DIRECTIVE:
Reproduce, exactly and in full, only the lines below from the one containing "A brunch önmagában is élmény – de" through the one containing "invadono il web".
---------- GIVEN DATA ----------
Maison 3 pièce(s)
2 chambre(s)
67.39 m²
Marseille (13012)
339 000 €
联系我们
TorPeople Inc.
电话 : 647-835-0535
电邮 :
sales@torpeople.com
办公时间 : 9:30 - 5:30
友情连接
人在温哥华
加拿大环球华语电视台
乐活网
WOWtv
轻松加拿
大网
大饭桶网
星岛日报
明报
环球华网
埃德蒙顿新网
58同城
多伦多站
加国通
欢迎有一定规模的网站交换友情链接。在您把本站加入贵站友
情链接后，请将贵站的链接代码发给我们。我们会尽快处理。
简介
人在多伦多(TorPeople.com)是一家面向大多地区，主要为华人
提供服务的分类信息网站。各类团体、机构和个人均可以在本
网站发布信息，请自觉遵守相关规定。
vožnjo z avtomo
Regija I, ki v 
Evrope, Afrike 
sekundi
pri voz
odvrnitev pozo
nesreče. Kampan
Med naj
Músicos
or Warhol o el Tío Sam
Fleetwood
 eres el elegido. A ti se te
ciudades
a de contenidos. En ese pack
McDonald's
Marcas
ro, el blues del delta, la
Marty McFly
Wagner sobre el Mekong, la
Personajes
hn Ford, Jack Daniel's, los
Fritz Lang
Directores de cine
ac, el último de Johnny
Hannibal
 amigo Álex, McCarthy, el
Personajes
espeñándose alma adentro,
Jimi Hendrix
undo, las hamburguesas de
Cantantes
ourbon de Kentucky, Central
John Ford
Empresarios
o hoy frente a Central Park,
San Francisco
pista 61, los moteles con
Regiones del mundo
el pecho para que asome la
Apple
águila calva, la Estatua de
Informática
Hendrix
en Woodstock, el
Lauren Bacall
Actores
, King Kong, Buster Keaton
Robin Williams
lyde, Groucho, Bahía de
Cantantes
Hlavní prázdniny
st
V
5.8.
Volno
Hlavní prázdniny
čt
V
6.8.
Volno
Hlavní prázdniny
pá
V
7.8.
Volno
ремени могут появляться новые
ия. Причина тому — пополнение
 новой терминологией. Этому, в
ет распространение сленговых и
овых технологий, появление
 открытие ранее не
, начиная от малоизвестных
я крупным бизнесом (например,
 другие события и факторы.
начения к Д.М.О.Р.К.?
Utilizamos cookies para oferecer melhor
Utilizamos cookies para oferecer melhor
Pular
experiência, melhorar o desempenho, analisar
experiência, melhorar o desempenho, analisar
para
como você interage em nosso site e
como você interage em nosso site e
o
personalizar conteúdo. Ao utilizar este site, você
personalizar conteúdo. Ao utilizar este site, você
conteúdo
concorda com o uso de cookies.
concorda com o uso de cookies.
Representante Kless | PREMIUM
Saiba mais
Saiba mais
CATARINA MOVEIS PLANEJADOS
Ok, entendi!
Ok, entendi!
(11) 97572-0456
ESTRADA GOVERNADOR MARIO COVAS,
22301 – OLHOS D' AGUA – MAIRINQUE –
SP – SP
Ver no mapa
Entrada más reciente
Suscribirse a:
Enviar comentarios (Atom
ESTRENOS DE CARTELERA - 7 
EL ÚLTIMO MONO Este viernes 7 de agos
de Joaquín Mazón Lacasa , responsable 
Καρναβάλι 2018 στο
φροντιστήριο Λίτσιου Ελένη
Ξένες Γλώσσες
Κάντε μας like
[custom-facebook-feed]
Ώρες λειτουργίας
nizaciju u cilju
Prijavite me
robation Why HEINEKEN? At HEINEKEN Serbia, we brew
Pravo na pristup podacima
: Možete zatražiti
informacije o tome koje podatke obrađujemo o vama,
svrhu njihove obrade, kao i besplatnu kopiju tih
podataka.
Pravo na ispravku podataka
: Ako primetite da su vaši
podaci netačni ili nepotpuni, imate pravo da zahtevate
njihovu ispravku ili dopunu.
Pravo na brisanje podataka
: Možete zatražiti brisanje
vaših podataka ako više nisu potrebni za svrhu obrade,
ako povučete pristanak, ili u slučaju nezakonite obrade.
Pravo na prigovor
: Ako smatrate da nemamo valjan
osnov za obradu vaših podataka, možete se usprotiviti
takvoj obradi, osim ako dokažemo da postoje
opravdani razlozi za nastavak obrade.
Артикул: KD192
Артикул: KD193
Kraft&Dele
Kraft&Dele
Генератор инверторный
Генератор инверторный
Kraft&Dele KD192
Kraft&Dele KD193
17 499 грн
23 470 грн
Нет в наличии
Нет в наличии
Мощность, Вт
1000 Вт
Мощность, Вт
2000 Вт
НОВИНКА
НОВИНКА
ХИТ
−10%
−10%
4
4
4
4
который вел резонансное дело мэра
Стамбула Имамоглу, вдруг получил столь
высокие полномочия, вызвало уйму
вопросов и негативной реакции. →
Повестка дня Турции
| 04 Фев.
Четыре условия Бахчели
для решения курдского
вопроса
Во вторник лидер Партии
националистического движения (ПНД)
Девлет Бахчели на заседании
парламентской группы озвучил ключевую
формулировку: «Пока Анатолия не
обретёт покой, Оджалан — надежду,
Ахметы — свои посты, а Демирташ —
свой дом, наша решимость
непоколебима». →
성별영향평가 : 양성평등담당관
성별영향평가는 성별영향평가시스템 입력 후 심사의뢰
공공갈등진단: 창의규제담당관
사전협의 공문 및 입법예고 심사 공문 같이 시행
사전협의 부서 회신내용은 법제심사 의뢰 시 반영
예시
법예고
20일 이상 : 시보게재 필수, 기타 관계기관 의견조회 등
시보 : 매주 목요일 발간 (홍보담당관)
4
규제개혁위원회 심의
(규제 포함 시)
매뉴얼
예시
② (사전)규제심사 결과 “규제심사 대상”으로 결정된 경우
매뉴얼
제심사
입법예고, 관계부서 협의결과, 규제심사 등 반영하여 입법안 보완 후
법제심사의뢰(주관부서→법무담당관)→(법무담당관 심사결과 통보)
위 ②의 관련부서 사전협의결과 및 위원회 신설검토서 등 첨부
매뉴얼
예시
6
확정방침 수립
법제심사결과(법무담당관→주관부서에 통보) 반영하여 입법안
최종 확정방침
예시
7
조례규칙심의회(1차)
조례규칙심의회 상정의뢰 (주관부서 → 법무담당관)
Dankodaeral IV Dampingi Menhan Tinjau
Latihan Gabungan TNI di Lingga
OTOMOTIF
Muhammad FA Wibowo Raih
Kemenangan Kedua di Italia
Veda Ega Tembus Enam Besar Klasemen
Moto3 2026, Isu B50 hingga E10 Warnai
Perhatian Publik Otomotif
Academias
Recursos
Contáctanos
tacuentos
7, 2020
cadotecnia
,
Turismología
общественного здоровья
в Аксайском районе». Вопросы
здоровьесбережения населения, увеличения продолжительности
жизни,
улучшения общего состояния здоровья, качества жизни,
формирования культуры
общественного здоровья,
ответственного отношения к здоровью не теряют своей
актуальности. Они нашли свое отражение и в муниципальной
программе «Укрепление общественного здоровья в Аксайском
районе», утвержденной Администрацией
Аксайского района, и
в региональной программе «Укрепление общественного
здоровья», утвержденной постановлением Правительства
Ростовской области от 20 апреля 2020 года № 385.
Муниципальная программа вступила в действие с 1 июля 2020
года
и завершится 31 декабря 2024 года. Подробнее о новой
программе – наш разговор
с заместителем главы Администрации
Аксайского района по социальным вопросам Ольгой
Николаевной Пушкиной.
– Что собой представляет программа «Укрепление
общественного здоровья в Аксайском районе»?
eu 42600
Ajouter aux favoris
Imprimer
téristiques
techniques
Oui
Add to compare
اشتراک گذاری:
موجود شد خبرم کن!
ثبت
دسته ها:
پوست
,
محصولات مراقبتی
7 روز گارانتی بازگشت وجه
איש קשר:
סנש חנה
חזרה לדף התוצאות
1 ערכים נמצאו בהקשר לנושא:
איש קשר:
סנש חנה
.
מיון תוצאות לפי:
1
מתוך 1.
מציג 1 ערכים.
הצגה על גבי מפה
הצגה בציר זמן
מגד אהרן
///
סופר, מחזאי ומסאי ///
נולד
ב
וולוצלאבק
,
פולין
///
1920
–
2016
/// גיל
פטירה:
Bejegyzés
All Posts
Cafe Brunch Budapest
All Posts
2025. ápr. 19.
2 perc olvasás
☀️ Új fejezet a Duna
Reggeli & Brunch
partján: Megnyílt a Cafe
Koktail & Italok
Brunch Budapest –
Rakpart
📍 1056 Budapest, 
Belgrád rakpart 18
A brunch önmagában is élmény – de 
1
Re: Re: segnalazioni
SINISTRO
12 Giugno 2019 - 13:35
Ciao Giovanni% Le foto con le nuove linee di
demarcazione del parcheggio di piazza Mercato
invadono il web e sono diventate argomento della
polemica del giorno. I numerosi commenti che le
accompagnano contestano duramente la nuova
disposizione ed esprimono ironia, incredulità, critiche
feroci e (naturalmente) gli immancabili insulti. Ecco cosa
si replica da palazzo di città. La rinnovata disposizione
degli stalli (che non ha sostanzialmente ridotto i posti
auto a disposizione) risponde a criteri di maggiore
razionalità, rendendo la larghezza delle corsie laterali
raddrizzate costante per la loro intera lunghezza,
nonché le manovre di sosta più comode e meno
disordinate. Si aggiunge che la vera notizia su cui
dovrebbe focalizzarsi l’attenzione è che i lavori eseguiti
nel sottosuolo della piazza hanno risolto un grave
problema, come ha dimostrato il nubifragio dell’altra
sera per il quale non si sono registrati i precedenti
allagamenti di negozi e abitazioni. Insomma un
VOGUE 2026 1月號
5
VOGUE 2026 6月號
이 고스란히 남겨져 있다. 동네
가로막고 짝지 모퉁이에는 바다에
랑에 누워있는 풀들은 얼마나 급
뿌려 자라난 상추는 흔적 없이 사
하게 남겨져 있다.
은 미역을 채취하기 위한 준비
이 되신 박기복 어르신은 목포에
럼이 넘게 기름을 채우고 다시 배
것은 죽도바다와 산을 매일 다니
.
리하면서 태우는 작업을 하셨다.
----------
YOUR SOLUTION:
A brunch önmagában is élmény – de 
1
Re: Re: segnalazioni
SINISTRO
12 Giugno 2019 - 13:35
Ciao Giovanni% Le foto con le nuove linee di
demarcazione del parcheggio di piazza Mercato
invadono il web e sono diventate argomento della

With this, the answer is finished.